True that! Way back in the day my buddy had this john boat that was 18' long, and I swear it was only 3 1/2' wide! Skinny as a canoe! We took it out fishing and I was pretty scared all day. You not only had to watch every move YOU made, you had to watch every move the other guy made! Because you might have to move in order to counterbalance!


----------



## musky 1 (May 11, 2015)

Before i bought my smokercraft i used to own a 14ft tracker tadpole it was great for mogadore but a couple of times i caught a pretty good sw. wind on ladue and it wasn't very stable i put a 6hp. motor on it for leesville and it felt like a potato chip on the water.Glad i got rid of it.theres not a lot of room in them either for two people.


----------



## allwayzfishin (Apr 30, 2008)

I had a 14-36 that I dropped a deck on and made a transom jack for a Nissan 18hp. I used it all over, even inside Fairport harbor chasing smallies. Took it up the Grand many times, and if it were shallow I’d just pull it through the shallows. Totally regret selling it now. I felt plenty stable and never tipped it or felt like I’d get swapped.


----------



## EPB (Nov 8, 2005)

Fireball58 said:


> So, I mentioned to my fishing partner, Mrs. Fireball, that we should get a jon boat to set in the back of my pickup to fish electric only lakes like nimi, deer creek, etc. She said okay, get a new one (well, if you insist  ). Other requirements of her's: no porta-bote, inflatable, canoe or plastic boat. So we agreed to look for a 14x36 jon. I don't think there's any in NE Ohio!
> So if you have one sitting around you'd like to lease for a few months, until the boat stores get some inventory (2021 should be coming in several weeks, I think), let me know. Thanks.


Check your local scrap metal yards, believe it or not people scrap decent aluminum watercraft and you need to have the title to do it, can get them sometimes for the scrap price.


----------



## jackal_727 (Feb 16, 2010)

If you're planning on lifting it in and out of your truck bed, go with a 12' boat. The added weight is more than it seems. I had a 12' for years and did exactly what you're planning. I sold it for a 14' boat just to have more space. What I once did by myself became a two man operation.


----------



## Fireball58 (Jun 27, 2015)

jackal_727 said:


> If you're planning on lifting it in and out of your truck bed, go with a 12' boat. The added weight is more than it seems. I had a 12' for years and did exactly what you're planning. I sold it for a 14' boat just to have more space. What I once did by myself became a two man operation.


Thanks!


----------



## Upland (Nov 3, 2016)

Lol hey i have a Lowe line 1974 12 foot aluminum with trailer two trolling motors no battery if interested


----------



## Fireball58 (Jun 27, 2015)

Thanks for the offer Upland, but I think I'll wait for a newer model.


----------



## Upland (Nov 3, 2016)

Fireball58 said:


> Thanks for the offer Upland, but I think I'll wait for a newer model.


no problem if everything was up to date i would let you use it till you got one


----------

════

Stated task 1: Quote the jon boat thread, everything from "I had a 14-36" down to "I’d get swapped.", word for word.
The records below have no connection to the jon boat thread.

════

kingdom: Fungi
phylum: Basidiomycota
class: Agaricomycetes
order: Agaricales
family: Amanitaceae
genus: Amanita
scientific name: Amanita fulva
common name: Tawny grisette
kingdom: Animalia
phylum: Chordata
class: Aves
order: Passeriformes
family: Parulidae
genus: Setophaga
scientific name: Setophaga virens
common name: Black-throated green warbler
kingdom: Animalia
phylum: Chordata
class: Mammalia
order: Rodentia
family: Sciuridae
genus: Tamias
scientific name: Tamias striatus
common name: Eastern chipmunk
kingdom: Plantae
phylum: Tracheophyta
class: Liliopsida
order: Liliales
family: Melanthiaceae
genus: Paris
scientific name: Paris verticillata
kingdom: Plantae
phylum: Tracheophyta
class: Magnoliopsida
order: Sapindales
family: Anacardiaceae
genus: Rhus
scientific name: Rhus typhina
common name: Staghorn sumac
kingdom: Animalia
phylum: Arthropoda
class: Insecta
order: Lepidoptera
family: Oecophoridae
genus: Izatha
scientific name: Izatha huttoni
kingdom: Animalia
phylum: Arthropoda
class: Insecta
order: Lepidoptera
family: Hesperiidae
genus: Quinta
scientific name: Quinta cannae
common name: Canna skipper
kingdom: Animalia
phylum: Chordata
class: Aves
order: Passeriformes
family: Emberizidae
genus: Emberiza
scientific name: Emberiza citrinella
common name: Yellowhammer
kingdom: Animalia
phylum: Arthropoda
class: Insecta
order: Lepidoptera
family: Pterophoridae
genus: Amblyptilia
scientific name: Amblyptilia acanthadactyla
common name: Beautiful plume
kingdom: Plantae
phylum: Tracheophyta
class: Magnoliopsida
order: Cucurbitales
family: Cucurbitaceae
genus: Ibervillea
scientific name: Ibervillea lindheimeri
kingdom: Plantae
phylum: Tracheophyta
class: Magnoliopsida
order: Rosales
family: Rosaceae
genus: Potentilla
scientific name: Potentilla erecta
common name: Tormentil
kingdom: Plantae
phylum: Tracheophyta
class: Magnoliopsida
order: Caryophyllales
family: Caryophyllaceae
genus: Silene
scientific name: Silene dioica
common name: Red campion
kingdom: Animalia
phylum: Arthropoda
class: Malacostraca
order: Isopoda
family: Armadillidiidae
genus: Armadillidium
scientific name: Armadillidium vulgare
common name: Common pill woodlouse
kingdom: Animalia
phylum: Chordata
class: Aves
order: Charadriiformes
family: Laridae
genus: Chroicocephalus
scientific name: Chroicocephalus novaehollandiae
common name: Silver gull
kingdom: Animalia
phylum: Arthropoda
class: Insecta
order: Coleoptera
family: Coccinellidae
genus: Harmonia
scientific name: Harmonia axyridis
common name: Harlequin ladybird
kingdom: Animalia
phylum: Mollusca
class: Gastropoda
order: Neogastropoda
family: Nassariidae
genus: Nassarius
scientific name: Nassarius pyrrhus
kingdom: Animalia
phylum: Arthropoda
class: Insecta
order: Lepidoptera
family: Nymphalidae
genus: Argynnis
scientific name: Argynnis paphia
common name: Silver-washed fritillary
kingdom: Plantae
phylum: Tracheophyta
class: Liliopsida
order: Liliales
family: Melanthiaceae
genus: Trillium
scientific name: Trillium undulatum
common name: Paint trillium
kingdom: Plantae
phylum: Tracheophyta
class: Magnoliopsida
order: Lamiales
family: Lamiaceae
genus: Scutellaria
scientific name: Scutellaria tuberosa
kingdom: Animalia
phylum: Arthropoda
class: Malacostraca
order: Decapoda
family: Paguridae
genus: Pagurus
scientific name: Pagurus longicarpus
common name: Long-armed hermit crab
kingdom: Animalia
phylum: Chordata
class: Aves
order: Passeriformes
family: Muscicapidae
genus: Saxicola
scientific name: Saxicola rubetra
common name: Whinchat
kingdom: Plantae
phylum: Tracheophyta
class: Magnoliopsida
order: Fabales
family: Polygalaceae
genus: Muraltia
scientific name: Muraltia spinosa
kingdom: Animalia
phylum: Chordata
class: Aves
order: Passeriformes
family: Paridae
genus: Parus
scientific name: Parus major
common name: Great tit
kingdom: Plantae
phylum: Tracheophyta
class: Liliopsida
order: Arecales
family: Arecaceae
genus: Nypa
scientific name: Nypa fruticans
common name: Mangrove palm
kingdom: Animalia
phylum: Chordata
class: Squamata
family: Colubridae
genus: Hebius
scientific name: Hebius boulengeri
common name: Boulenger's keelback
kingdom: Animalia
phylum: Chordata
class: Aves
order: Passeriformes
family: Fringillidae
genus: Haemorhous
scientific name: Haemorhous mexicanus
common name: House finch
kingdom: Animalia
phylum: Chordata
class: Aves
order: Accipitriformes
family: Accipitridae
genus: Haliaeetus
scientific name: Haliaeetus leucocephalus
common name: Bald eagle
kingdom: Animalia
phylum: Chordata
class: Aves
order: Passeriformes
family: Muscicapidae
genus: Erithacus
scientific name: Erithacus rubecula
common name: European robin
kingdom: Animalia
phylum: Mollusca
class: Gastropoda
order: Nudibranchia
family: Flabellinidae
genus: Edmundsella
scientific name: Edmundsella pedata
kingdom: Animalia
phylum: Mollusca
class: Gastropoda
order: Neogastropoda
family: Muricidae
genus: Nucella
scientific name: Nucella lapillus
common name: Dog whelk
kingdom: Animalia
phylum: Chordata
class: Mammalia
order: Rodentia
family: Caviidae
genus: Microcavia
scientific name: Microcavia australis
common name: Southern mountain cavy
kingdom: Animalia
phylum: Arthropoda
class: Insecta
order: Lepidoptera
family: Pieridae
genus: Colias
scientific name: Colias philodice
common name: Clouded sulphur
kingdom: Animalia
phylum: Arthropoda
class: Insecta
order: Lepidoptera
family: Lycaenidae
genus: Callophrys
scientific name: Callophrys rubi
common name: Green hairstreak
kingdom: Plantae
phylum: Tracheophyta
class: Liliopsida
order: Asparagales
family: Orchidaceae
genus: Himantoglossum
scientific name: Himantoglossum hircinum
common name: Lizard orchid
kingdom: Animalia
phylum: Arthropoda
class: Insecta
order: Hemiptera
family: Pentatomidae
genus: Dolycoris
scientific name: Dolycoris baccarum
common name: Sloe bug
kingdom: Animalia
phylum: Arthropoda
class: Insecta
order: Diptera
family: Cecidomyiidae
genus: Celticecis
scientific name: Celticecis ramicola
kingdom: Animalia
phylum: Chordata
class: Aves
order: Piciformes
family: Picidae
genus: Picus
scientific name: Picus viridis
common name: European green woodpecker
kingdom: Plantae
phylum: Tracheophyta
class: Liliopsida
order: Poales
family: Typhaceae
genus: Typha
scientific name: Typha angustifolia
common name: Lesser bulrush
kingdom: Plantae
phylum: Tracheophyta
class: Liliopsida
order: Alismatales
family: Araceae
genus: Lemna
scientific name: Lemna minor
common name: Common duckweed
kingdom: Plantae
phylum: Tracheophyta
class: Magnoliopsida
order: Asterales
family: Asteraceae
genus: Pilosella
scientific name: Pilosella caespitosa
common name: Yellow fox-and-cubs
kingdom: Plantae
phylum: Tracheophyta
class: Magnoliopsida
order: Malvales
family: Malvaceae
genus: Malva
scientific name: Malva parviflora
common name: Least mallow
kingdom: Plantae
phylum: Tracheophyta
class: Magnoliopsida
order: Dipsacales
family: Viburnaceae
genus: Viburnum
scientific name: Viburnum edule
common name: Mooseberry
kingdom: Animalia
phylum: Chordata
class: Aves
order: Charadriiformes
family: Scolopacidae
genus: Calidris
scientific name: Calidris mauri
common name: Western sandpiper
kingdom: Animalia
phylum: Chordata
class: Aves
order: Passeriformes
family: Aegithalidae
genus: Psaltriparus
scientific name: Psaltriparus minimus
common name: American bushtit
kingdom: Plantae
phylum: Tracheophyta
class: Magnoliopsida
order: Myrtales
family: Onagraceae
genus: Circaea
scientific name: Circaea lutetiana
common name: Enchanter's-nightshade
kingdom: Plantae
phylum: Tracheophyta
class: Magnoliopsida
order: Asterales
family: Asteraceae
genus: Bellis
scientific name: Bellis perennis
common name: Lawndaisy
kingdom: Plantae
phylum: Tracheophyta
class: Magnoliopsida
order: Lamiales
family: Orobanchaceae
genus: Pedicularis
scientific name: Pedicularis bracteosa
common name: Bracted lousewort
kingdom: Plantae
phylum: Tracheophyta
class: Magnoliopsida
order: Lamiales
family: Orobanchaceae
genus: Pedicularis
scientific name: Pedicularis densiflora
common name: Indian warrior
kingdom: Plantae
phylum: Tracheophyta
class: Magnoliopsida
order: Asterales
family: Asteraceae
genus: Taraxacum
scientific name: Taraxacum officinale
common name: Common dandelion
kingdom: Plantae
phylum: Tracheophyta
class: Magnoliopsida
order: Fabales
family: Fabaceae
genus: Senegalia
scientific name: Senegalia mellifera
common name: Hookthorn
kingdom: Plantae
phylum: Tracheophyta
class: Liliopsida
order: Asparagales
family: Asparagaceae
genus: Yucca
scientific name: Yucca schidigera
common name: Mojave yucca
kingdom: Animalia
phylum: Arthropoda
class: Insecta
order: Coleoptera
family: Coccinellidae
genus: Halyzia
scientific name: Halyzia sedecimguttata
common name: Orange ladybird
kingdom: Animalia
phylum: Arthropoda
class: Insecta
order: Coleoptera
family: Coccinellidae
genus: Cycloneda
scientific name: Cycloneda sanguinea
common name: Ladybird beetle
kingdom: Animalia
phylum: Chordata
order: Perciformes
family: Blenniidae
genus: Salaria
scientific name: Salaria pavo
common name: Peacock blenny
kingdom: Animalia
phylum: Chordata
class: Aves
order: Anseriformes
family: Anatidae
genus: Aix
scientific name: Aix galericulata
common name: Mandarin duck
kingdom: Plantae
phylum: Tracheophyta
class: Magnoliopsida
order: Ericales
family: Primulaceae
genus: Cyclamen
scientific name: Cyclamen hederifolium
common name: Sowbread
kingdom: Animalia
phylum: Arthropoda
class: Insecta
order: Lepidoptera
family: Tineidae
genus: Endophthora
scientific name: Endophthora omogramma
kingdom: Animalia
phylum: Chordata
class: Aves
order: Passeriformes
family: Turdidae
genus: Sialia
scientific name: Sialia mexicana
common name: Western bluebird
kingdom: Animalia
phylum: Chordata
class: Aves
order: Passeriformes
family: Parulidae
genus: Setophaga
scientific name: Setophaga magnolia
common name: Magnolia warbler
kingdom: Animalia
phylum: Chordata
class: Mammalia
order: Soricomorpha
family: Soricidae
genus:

════

Stated task 2: Lay out the records as a Markdown table with the columns Row and Line, covering everything from the line containing "family: Flabellinidae" down to the line containing "genus: Callophrys", both included. Number each line and leave out blank lines.

Expected output 1:
I had a 14-36 that I dropped a deck on and made a transom jack for a Nissan 18hp. I used it all over, even inside Fairport harbor chasing smallies. Took it up the Grand many times, and if it were shallow I’d just pull it through the shallows. Totally regret selling it now. I felt plenty stable and never tipped it or felt like I’d get swapped.

Expected output 2:
| Row | Line |
|---|---|
| 1 | family: Flabellinidae |
| 2 | genus: Edmundsella |
| 3 | scientific name: Edmundsella pedata |
| 4 | kingdom: Animalia |
| 5 | phylum: Mollusca |
| 6 | class: Gastropoda |
| 7 | order: Neogastropoda |
| 8 | family: Muricidae |
| 9 | genus: Nucella |
| 10 | scientific name: Nucella lapillus |
| 11 | common name: Dog whelk |
| 12 | kingdom: Animalia |
| 13 | phylum: Chordata |
| 14 | class: Mammalia |
| 15 | order: Rodentia |
| 16 | family: Caviidae |
| 17 | genus: Microcavia |
| 18 | scientific name: Microcavia australis |
| 19 | common name: Southern mountain cavy |
| 20 | kingdom: Animalia |
| 21 | phylum: Arthropoda |
| 22 | class: Insecta |
| 23 | order: Lepidoptera |
| 24 | family: Pieridae |
| 25 | genus: Colias |
| 26 | scientific name: Colias philodice |
| 27 | common name: Clouded sulphur |
| 28 | kingdom: Animalia |
| 29 | phylum: Arthropoda |
| 30 | class: Insecta |
| 31 | order: Lepidoptera |
| 32 | family: Lycaenidae |
| 33 | genus: Callophrys |